Invisibility shield gets blueprint
Tuesday, March 8, 2005
Two engineers, Andrea Alù and Nader Engheta of the University of Pennsylvania in Philadelphia have come up with a 'plasmonic cover' which they claim could render objects "nearly invisible to an observer".
The idea is still in its infancy, but it is said not to violate any obvious laws of physics. John Pendry, a physicist at Imperial College in London, UK: "The concept is an interesting one, with several important potential applications. It could find uses in stealth technology and camouflage."
Earlier attempts at constructing an invisibility screen resulted in the chameleon-principle: screens were coloured to match their background, rendering them hard, but not impossible to see, but usually from only a limited point of view.

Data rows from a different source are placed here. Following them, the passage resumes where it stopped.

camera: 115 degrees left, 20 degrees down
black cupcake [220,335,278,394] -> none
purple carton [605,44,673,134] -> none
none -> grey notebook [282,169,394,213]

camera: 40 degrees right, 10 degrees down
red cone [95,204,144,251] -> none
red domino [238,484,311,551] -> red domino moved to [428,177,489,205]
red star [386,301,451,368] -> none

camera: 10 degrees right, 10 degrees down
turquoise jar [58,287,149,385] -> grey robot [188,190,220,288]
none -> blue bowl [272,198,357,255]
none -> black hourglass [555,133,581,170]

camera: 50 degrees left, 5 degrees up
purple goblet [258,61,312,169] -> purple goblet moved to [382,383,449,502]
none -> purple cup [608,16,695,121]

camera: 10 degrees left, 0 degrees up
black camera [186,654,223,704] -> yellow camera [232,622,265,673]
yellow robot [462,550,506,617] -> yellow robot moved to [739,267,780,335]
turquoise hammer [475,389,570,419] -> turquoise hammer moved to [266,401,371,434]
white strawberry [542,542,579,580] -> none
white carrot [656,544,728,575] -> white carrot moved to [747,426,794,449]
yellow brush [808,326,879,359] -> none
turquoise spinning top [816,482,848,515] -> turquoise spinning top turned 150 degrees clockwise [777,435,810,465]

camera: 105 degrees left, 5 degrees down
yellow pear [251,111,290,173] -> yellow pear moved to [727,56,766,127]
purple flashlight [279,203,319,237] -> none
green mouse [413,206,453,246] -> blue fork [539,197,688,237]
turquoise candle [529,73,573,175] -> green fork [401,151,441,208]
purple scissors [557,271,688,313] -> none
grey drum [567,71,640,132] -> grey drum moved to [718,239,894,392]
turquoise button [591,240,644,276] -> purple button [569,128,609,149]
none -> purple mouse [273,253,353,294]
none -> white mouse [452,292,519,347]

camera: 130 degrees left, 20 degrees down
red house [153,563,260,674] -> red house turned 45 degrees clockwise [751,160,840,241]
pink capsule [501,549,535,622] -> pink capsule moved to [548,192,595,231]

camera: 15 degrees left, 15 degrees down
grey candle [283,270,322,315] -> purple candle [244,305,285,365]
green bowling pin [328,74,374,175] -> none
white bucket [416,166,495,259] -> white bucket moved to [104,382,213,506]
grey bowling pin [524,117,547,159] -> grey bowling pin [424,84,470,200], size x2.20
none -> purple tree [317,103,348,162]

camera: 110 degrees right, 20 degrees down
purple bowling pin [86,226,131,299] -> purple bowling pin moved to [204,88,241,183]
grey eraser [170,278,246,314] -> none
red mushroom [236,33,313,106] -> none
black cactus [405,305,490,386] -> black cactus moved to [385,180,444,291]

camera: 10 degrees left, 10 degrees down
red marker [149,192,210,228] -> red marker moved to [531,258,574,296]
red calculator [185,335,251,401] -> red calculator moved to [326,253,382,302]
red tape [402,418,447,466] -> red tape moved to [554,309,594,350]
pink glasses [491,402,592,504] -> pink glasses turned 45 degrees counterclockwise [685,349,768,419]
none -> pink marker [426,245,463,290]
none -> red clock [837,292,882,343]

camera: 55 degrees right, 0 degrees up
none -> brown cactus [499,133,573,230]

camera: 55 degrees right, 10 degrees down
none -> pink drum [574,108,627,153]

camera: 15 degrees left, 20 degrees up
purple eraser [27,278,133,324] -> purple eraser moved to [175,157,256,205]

The principle on which the technology is founded can be explained as follows: an object can be seen because light scatters from its surface back to our eyes. If the scattering of light could be prevented, the object could not be seen. By making a screen resonate in tune with the light, scattering of light would be prevented. This can be achieved by using plasmons, waves of electronic density caused by electrons in a metalic surface moving in sync. If the frequency of the light is close to that of the shield, the light scattered by the object will be negligible compared to the light scattered by the shield. For visible light, silver and gold can be used as metals, for other frequencies, such as infrared and ultra-violet, other metals will have to be used.